My impression going into the class was that this work would be a way to help bridge between layers, to work on the spaces between the spaces. And to be sure, there is a great deal of that in the work and it’s helped me find some ways into things, both structural stuckness and functional inhibitions that I didn’t have a tool for before when I was thinking of more specific tissues. In a fairly exacting sense, the work is about contacting fluid more than tissue, allowing not just for working into specific areas but also working with the uninterrupted wholeness of the body. It also involves a sort of stillness and patience that I find greatly aids in asking questions of the tissue and letting the body lead me into helping rather than feeling like I have to go in knowing where things need to move.
In a sense the work remains mysterious to me, albeit effective. I’ve struggled for several months to find an elegant way to say what I think I’m doing with this work currently but I finally hit on it in my first Advanced Training Module. I found myself wanting to do a full session of this work on a model client and since neither of the instructors were familiar with the work I was scrambling a little to describe just what in the hell I was after. The lead instructor, Lael Keen, had made several statements earlier in classes about working with ligamentous beds as “speaking to the dinosaur intelligence of the body”. Standing in front of the class trying to give an idea of the session I intended to do I finally came up with “I want to speak to the fish that existed long before the dinosaur”.
And Space to Grow…
Where many of the classes I have taken in my career have been fairly easy to describe, this work continues to almost defy my desire to describe it. It seems that I almost feel more effective in the work when I allow it to remain mysterious and exploratory rather than fixing a description or expectation to it. The essence of it seems to be in attention and allowing, skills that are at once inherent in all of us and yet can also be honed to greater depths or wider scopes. Thomas made mention several times of how after 20 years it still amazes him how a shift in himself can result in a deep change in a client.
While I do like to be able to understand what I am doing when I put hands on a client and why it works, I sometimes find myself eschewing understanding and paraphrasing Arthur C. Clarke: Any sufficiently advanced technique is indistinguishable from magic. I don’t think this work is magic per se, but my short experience with it is that allowing it to seem magical made it more effective. The mystery allows space, the space allows exploration, and the exploration allow growth of skill to occur.

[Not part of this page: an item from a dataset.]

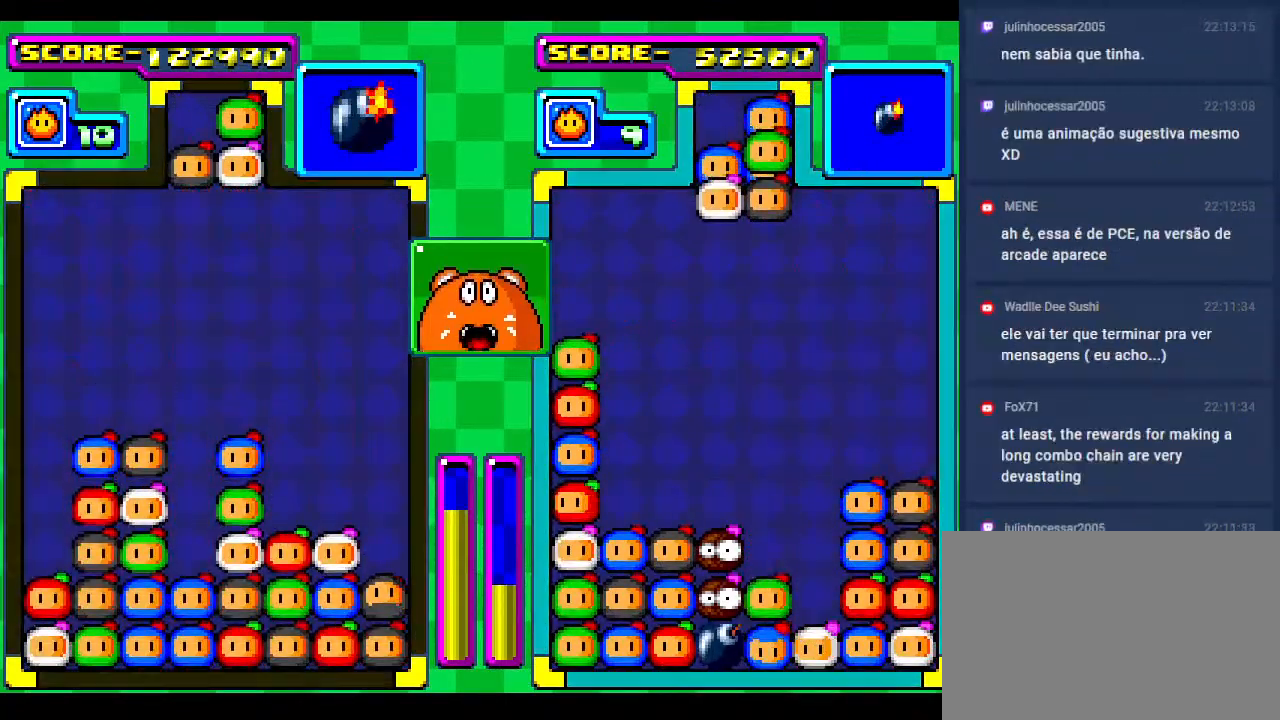
{"buttons": ["DPAD_LEFT"], "events": [[167, "DPAD_DOWN", "down"], [267, "DPAD_DOWN", "up"], [500, "DPAD_LEFT", "down"]]}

And in much the same way that the class focused on ease and allowing, the growth and integration into my work seemed to happen similarly. I’ve made pretty minimal effort to directly practice the work in the past few months but the last time I worked on one of my office-mates her immediate response was “You’re doing something really different. Your approach to the body has changed, like you’ve gotten out of your own way.” I suspect there is a great deal deeper I can go with this work but one of the things I really value about it is how it seems to blend across lines of different techniques and both deepen my current practice while also offering new avenues to explore and tools to continue exploring.